The metal and mining industry of India recorded 20% expansion in 2011 and expected to more than double in revenue to $305 billion by the end of 2015. Production volumes have been growing steadily within each export market and India’s strategic location enables convenient exporting to both developed markets as well as the fast-developing Asian markets.
The industry is key for India’s manufacturing sector – and for the economy as a whole. Many industries are directly dependent on it such (as automobiles & components, electrical appliance & products, infrastructure, building & construction, power, agriculture, telecom, railways, aviation, engineering, oil and gas, defense, R&D, transport) and many more are indirectly dependent.
The steel sector contributes nearly 2% of the country’s gross domestic product (GDP) and employs over 600.000 people, and India has an advantage in both production and conversion costs of steel and aluminum, while sustained growth in India’s automotive sector has been driving demand for steel and aluminium. Demand for iron and steel is set to continue, given the strong growth expectations for the residential and commercial building industry and India is set to become the second largest producer of steel by the end of 2015.
India has among the world’s largest reserve bases of bauxite and iron ore, accounting for about 5% and 8% respectively of total world production. It produces 88 minerals – 4 fuel-related minerals, 10 metallic minerals, 50 non-metallic minerals and 24 minor minerals. In 2012-13, India had 3,108 active mines – excluding mining areas for minor minerals, crude petroleum, natural gas and atomic minerals.
The large and well publicized scandals in mining severely impaired foreign investment in the sector as the bidding process for allocations came under scrutiny from 2012 and the Supreme Court cancelled 214 of the 218 allocations for coal mining since 1993. However, the coal blocks are slowly being auctioned off now and there have been a number of initiatives by the Government to improve the stability of the industry and restore overseas confidence – e.g. the new Land Acquisition Act, R&R Policy, policies for procurement of raw materials; infrastructure support (location of steel plant, transportation, power, water), R&D and environmental management, while promotion of steel use and its consumption and trade policy will encourage growth in the steel industry. The Government of India has allowed 100 % foreign direct investment (FDI) in the mining sector under the automatic route and new mining leases have been granted for 20 years to 30 years each.

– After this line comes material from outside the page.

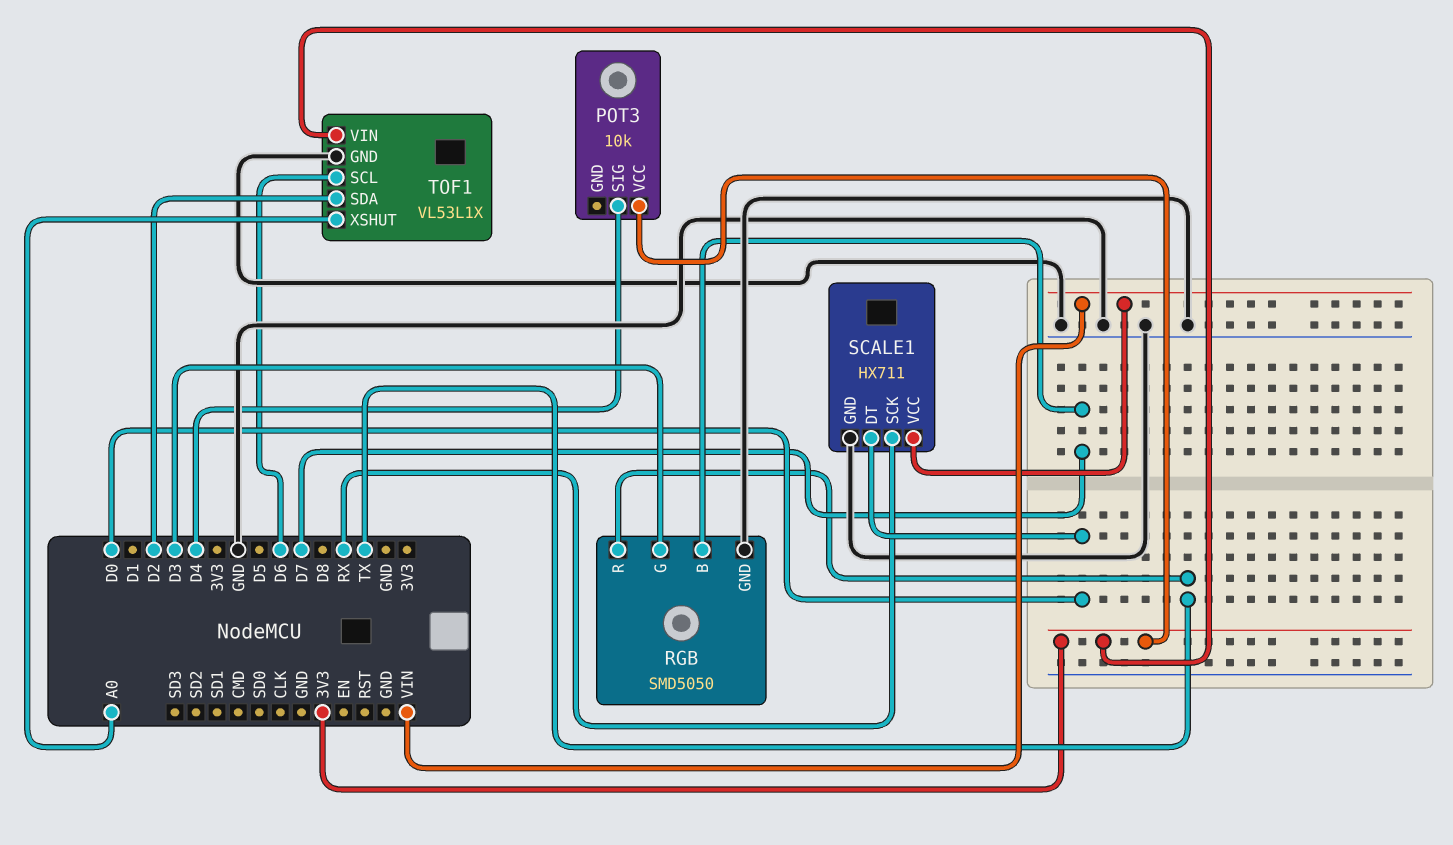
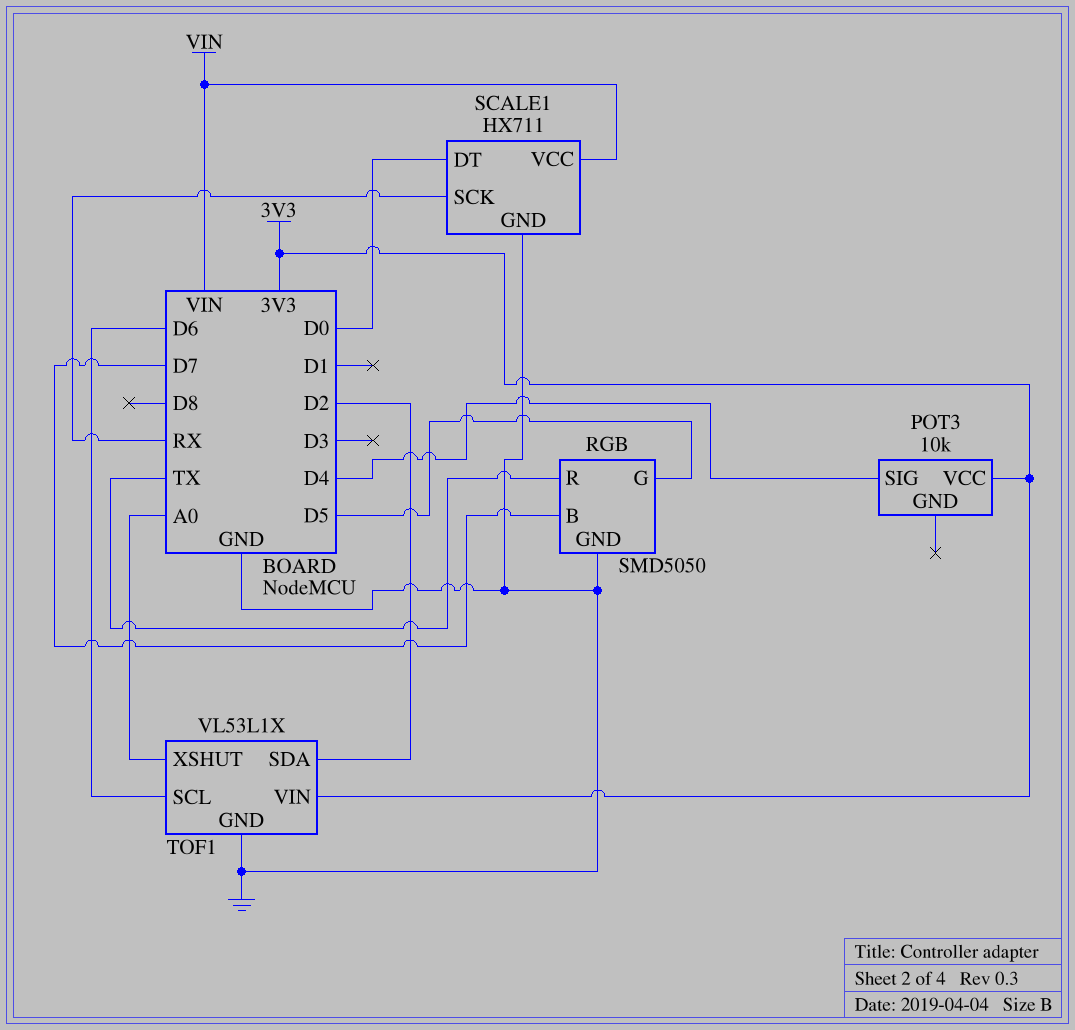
RGB pin G: D3 -> D5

The demand for various metals and minerals will continue to grow substantially over the next 15 years – both internationally and as India’s booming population requires more goods – and by 2025-26, forecasters predict that the steel industry can produce over 275 million tonnes of crude steel, to cater to the domestic demand alone. With all the improvements envisaged, the Indian metal and mining industry will establish its place at the front of the global market.